The issue, not acknowledged in the roadmap, is that the SNP Government has already achieved numerous “mandates” without the UK Government or the Labour opposition (minus a short phase in 2019) quaking in their boots. Since then, Labour’s position has hardened, as the party has moved back to the right. And their post-2021 election stance is becoming clear. The SNP has promised to hold a referendum once the pandemic is over, a position backed by public opinion. In that event, Labour’s stance will be delay: they will argue, the pandemic is not over until the economic emergency is over. The snag being that the economic damage of the pandemic will outlive the next parliamentary term…
The only real advance in the SNP’s document is a promise to take the challenge to the courts. However, as observed in the Scotsman, this contains something of a contradiction. The SNP leadership wants a referendum that “must be beyond legal challenge”, but has signalled that a legal challenge is precisely what will happen. There is an understandable desire to portray the transition to independence in the most consensual and consenting of terms. However, given what we know of the UK Government, this reassurance risks becoming actively misleading.

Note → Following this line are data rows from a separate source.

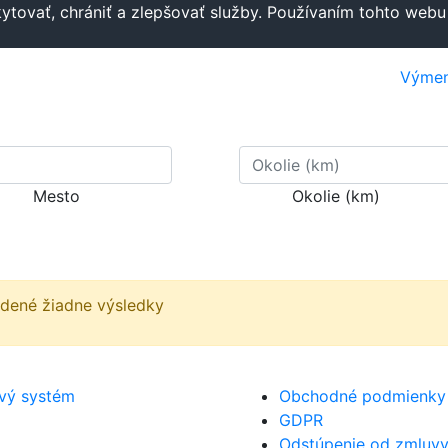
tovať, chrániť a zlepšovať služby. Používaním tohto webu 
Výme
Mesto
Okolie (km)
jdené žiadne výsledky
ový systém
Obchodné podmienky
GDPR
Odstúpenie od zmluv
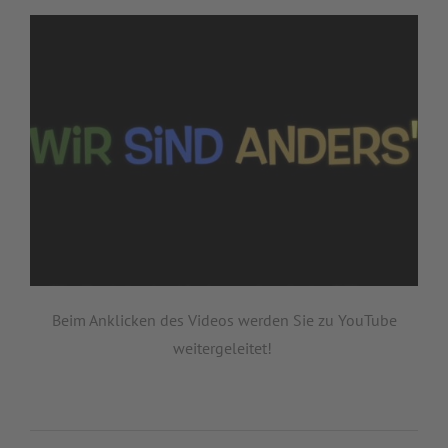
Beim Anklicken des Videos werden Sie zu YouTube
weitergeleitet!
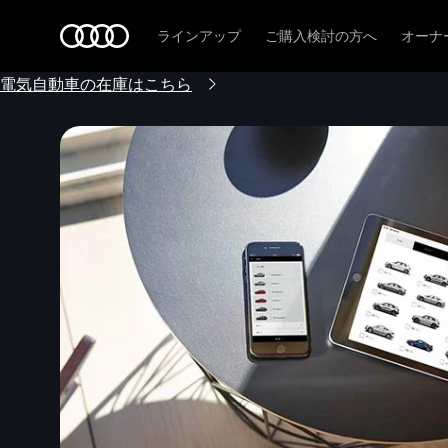
Audi
ラインアップ
ご購入検討の方へ
オーナ
電気自動車の在庫はこちら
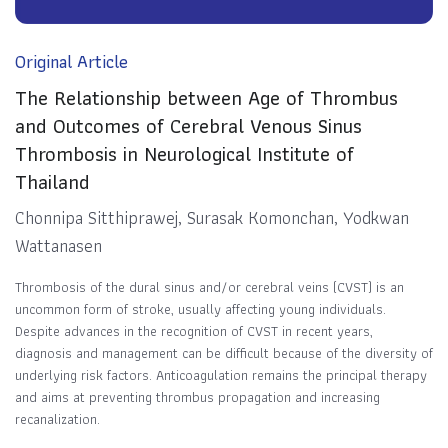
Original Article
The Relationship between Age of Thrombus
and Outcomes of Cerebral Venous Sinus
Thrombosis in Neurological Institute of
Thailand
Chonnipa Sitthiprawej, Surasak Komonchan, Yodkwan
Wattanasen
Thrombosis of the dural sinus and/or cerebral veins (CVST) is an
uncommon form of stroke, usually affecting young individuals.
Despite advances in the recognition of CVST in recent years,
diagnosis and management can be difficult because of the diversity of
underlying risk factors. Anticoagulation remains the principal therapy
and aims at preventing thrombus propagation and increasing
recanalization.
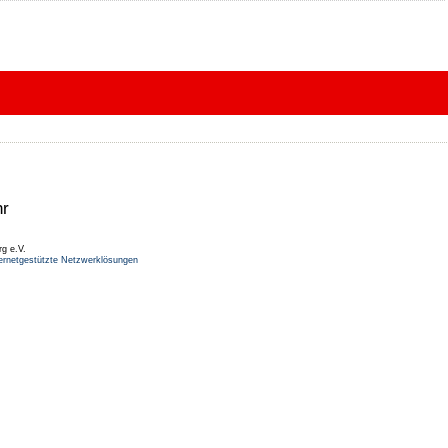
hr
rg e.V.
ernetgestützte Netzwerklösungen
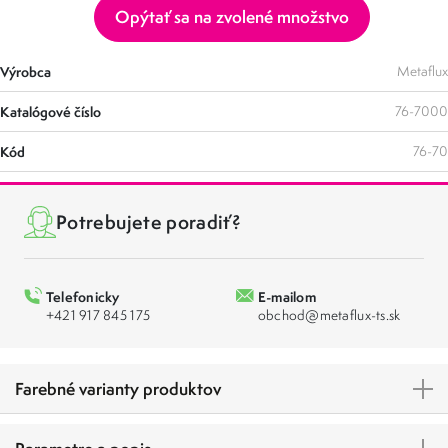
Opýtať sa na zvolené množstvo
Výrobca
Metaflux
Katalógové číslo
76-7000
Kód
76-70
Potrebujete poradiť?
Telefonicky
E-mailom
+421 917 845 175
obchod@metaflux-ts.sk
Farebné varianty produktov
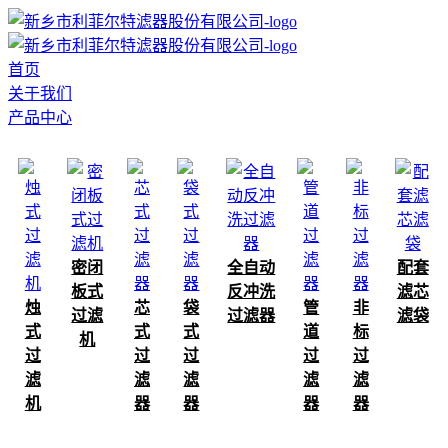
首页
关于我们
产品中心
密闭
全自动
配套
板式
反冲洗
滤芯
烛
芯
袋
管
非
过滤
过滤器
滤袋
式
式
式
道
标
机
过
过
过
过
过
滤
滤
滤
滤
滤
机
器
器
器
器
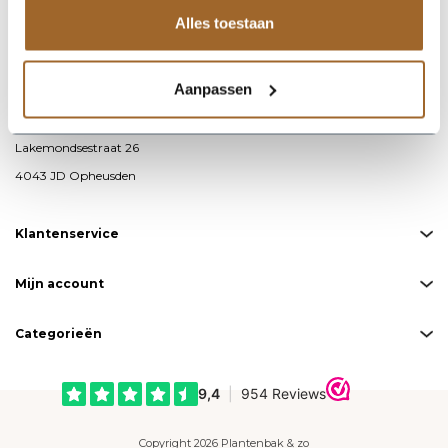
Alles toestaan
info@plantenbakkenenzo.nl
085 – 487 19 00
Aanpassen
KvK-nummer: 76593711
BTW-nummer: NL860691871B01
Lakemondsestraat 26
4043 JD Opheusden
Klantenservice
Mijn account
Categorieën
Copyright 2026 Plantenbak & zo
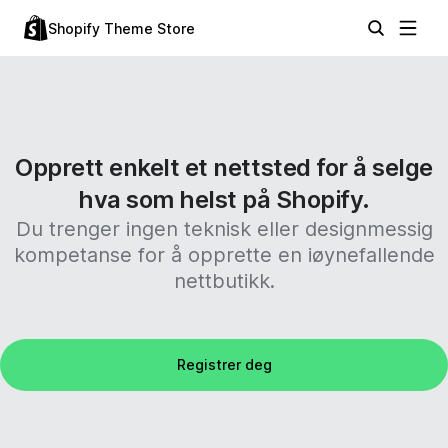
Shopify Theme Store
Opprett enkelt et nettsted for å selge
hva som helst på Shopify.
Du trenger ingen teknisk eller designmessig
kompetanse for å opprette en iøynefallende
nettbutikk.
Registrer deg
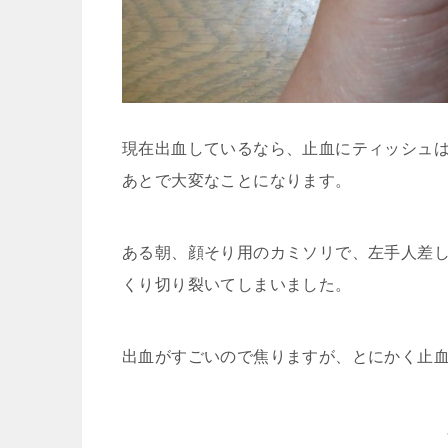
現在出血しているなら、止血にティッシュ
あとで大変なことになります。
ある朝、顔そり用のカミソリで、左手人差
くり切り裂いてしまいました。
出血がすごいので焦りますが、とにかく止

Equally, if there are contradictions in the SNP’s roadmap, the Union roadmap is a mess. As reported below, the Conservatives have collaborated with Brown on their own plans for combatting growing support for independence. Much of this is cringe inducing: plans include presenting a “warmer and more multicultural” image of the UK and challenging the “woke left” view that the Union is a hangover of Empire…
Anyone observing these rival plans can only conclude that the next parliamentary term will be dominated by unresolvable constitutional battles. Unionists have no plan to destroy the SNP; and the SNP have nothing like a foolproof programme to weaken unionist resistance. This increases the chances of Brown’s gloomy prediction coming true: the same old deadlock, accompanied by a breakdown in consensual order, with little prospect of a happy resolution.